Im Inland spricht der Verband der deutschen Fruchtsaft-Industrie e. V. (VdF), Bonn, gar von Stagnation, beziehungsweise leichtem Rück-gang. Im Export sei jedoch ein Plus zu verzeichnen. Von einem wertmäßigen Zuwachs von 1,5 Prozent und einem mengenmäßigen Zuwachs von einem Prozent ist die Rede. Dem Apfelsaft folgten dabei Orangensaft, die Fruchtsaftschorlen (auch hier wieder Apfelsaft als klarer Favorit), ACE-Produkte, Wellnessgetränke und andere neue Getränke auf Fruchtsaftbasis. Für Deutschland und die wichtigen Apfel-Lieferländer Europas war 2002 allerdings wieder ein schwaches Apfeljahr. Zu den ohnehin schon schwierigen betriebswirtschaftlichen Entwicklungen hat vor allem auch der wieder hohe Mostapfelpreis (9,67 Euro pro 100 Kilogramm) zusätzliche Probleme gebracht.

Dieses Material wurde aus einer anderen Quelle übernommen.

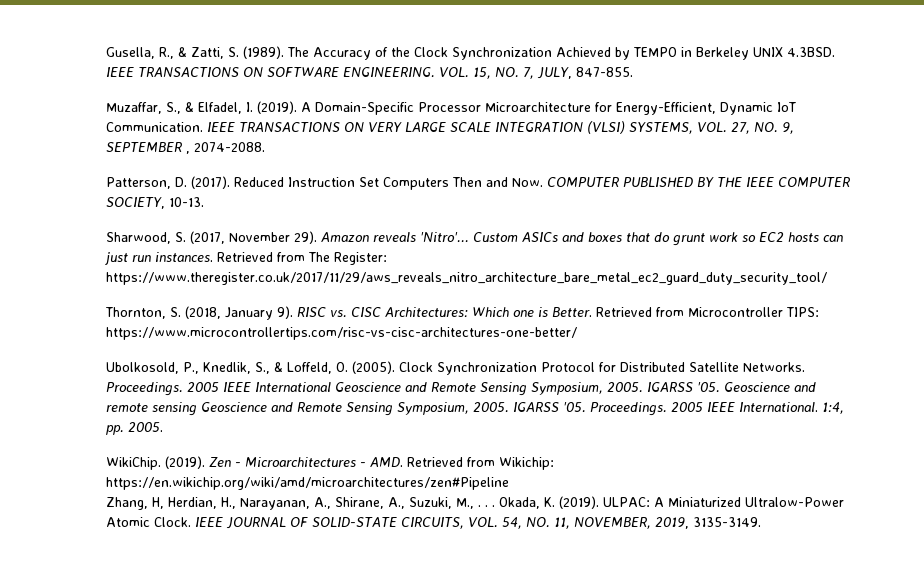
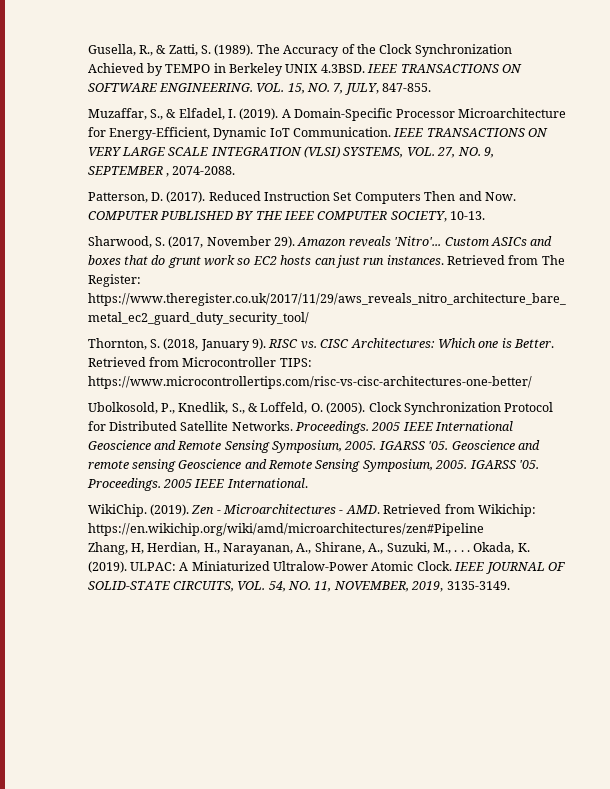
[821,402,844,414] [105,422,163,435] 1:4, pp. 2005. -> (308, 483) none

Den Preisdruck haben auch die rund 200 deutschen Fruchtwein- und Fruchtschaumweinhersteller zu spüren bekommen, wie deren Verband meldet. Der Branchenumsatz ging 2002 im Vergleich zum Vorjahr von rund 84 auf 78 Millionen Euro zurück. Etwa 101 Millionen Liter Apfel- und Birnenwein, Fruchtwein, Fruchtschaumwein und fruchtweinhaltige Getränke wurden 2002 in der Bundesrepublik in Eigenkelterung hergestellt (Vorjahr: 104,5), davon entfielen rund 71 Millionen Liter auf Apfel- und Birnenwein. Beim Apfelwein ist Hessen nach wie vor das Hauptabsatzgebiet, wo der Pro-Kopf-Verbrauch durchschnittlich bei zehn Liter liegt, zehnmal mehr als im Bundesdurchschnitt.
Rund 25 Prozent der in Deutschland konsumierten Apfelsaftmenge wird in Baden-Württemberg produziert. 50 Prozent kommt als Konzentrat aus anderen Ländern, vor allem aus Polen, Tschechien und China. Deswegen wehrt man sich vor allem in Baden-Württemberg gegen billige Importsäfte. Dort haben sich im Rahmen der Kampagne „Lust auf Apfelsaft“ der Fachgruppe Apfelsaft des Verbandes der Agrargewerblichen Wirtschaft (VdAW) e. V. 15 Hersteller zusammengetan, um sich für Apfelsaft aus Baden-Württemberg stark zu machen. Die Kampagne wurde im Mai vorgestellt, kostet 30.000 Euro und wird zudem von der MBW Marketinggesellschaft und der CMA Deutschland getragen. Basis der Produktion im „Ländle“ sind rund 11,4 Millionen Streuobstbäume, die rund 90 Prozent der gesamten Apfelsaftproduktion liefern und von 120 Herstellern verarbeitet werden.
In den letzten Jahren ist die Streuobstwiesenfläche allerdings immer weiter zurückgegangen, weil sich die Bewirtschaftung wegen der Billigimporte aus dem Ausland nicht mehr lohnt. Bei der Ablieferung in der Mosterei erhält der Obstbauer pro 100 Kilogramm Äpfel nur rund 5,50 Euro, weshalb viele Obstbäume schon seit Jahren nicht mehr abgeerntet und gepflegt werden.